Excerpts from a dataset
Segment Open
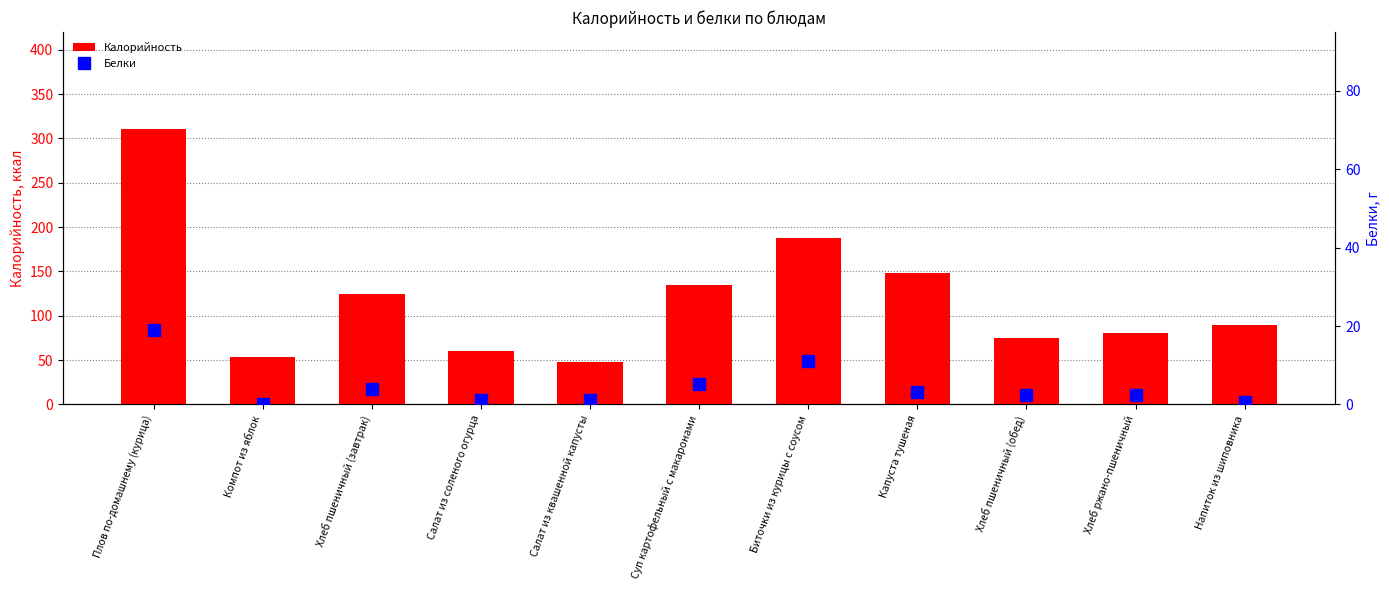

Between Салат из соленого огурца and Напиток из шиповника, which series saw the biggest shift?

Калорийность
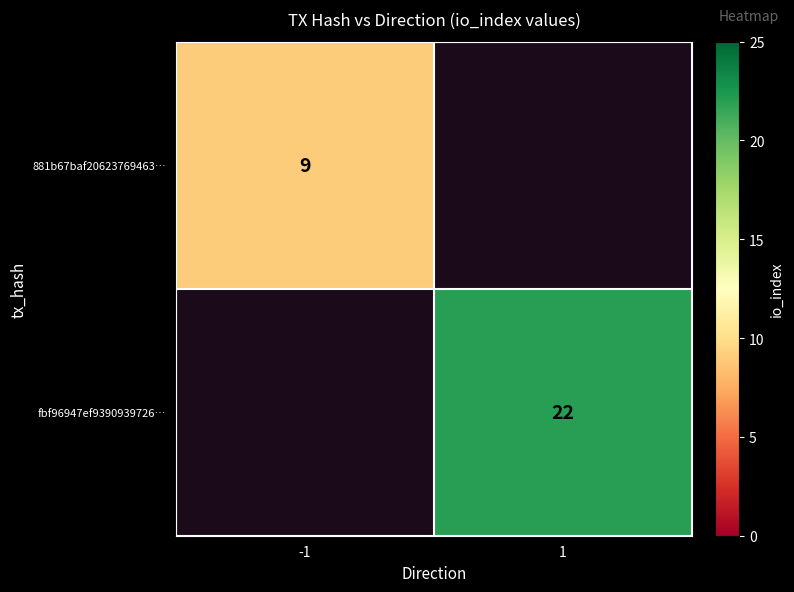

The value of fbf96947ef9390939726… at 1 is 37. True or false?

False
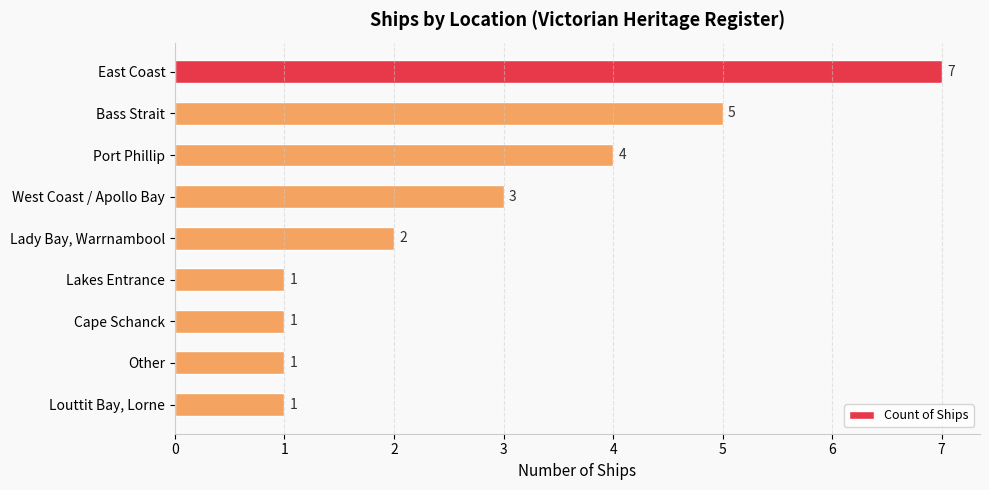

Is it true that the value at Port Phillip is 1?

False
Segment Closed
### Work item
Put the material above into a numbered list, starting at the line that contains "The value of" and continuing through the last line. Skip blank lines and leave the pictures out.

### Completed task
1. The value of fbf96947ef9390939726… at 1 is 37. True or false?
2. False
3. Is it true that the value at Port Phillip is 1?
4. False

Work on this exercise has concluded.